Thank you for the awesome answer! This distinction automatically reminded me of, although not the same but awefully close, to the concept between between how Feature Importance and Feature Impact are interpreted.
One looks at individual features and the other looks at the feature in the context of other features under the eye of the model.
Having said that, again thank you for the explanation!
To your point, Data Science terminology is inconsistent and constantly evolving, and there may be some overlap. In this case I think I can provide at least somewhat of a distinction, however.
We can think of an outlier as a value of a feature significantly outside of of the normal range of that feature (in other words, it's a univariate concept). It's something we worry about at training time, where you can see if DR detected potential outliers in its Quality Assessment, and also at prediction time when we monitor Data Drift in MLOps.
Anomalies are definitely conceptually related, but a major difference is that rather than apply to the data range of 1 feature (versus a given value of that feature) it applies to an entire row of data across multiple features. Further, it's possible that a row of data may be considered anomalous even if all of its individual feature values are not outliers, because there may be a new combination of features never seen before and quite different from the combinations seen during training.

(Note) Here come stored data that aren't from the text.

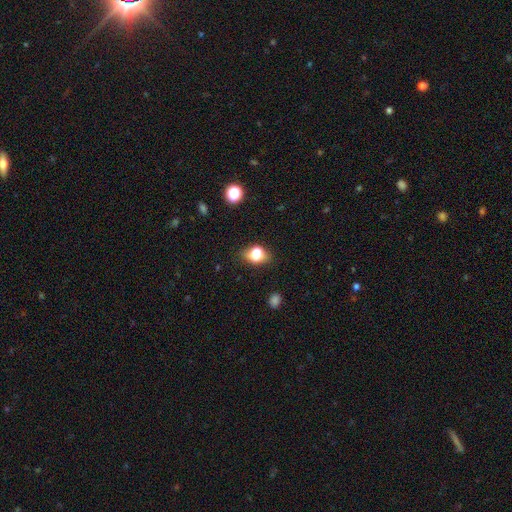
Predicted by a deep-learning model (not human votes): Smooth or featured: smooth — 74% (featured or disk — 13%)
How rounded: in between — 61% (round — 37%)
Merging: none — 75% (minor disturbance — 17%)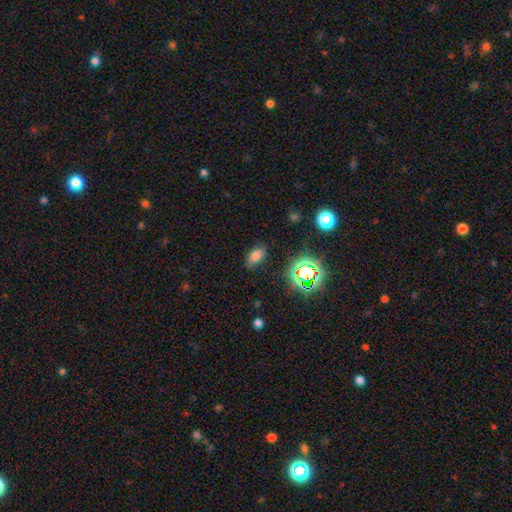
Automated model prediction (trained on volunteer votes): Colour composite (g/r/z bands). It shows a smooth galaxy with no disk features (70%) that is in between round and cigar-shaped (89%). Merging: none (78%).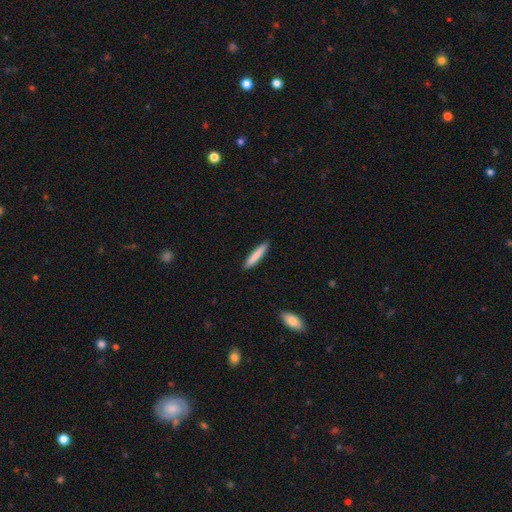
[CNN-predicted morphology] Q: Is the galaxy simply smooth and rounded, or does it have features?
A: smooth — 84%.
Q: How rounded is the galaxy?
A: cigar-shaped — 90%.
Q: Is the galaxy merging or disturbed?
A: none — 90%.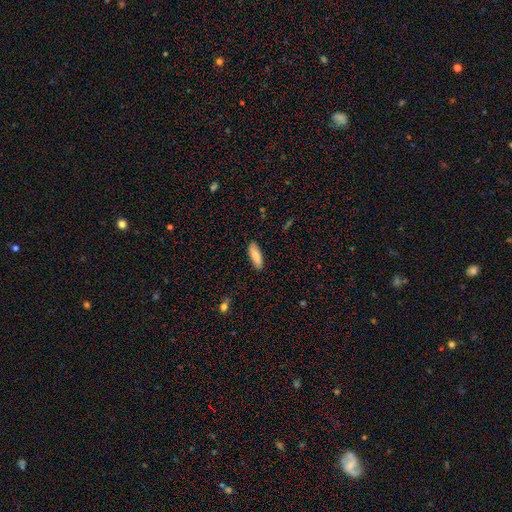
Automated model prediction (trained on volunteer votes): This appears to be a smooth galaxy with no disk features (83%) that is in between round and cigar-shaped (66%). Merging: none (88%).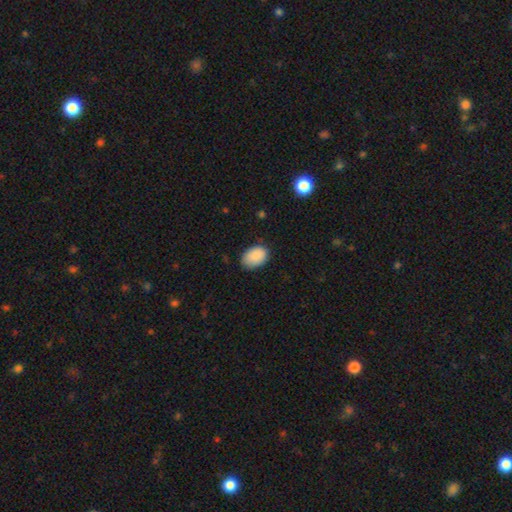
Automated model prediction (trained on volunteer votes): The model was most divided on "merging": none: 74%, minor disturbance: 21%, major disturbance: 3%, merger: 1%. More confident: smooth or featured — smooth (89%); how rounded — in between (83%).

For example, if a feature is "Number of medications prescribed" and has a range of 0 - 20 with a mean of 2.3 but a new record contains a value of 999, then that 999 is an outlier. On the other hand, suppose that in the same data set we have an "Patient's age" feature, ranging 0 - 110 with a mean of 27. If a new record (row of data) has a value 0 for "Number of medications prescribed" and 110 for "Patient's age" then it technically would not contain outliers, but it may be anomalous if very elderly patients are almost always prescribed some medications.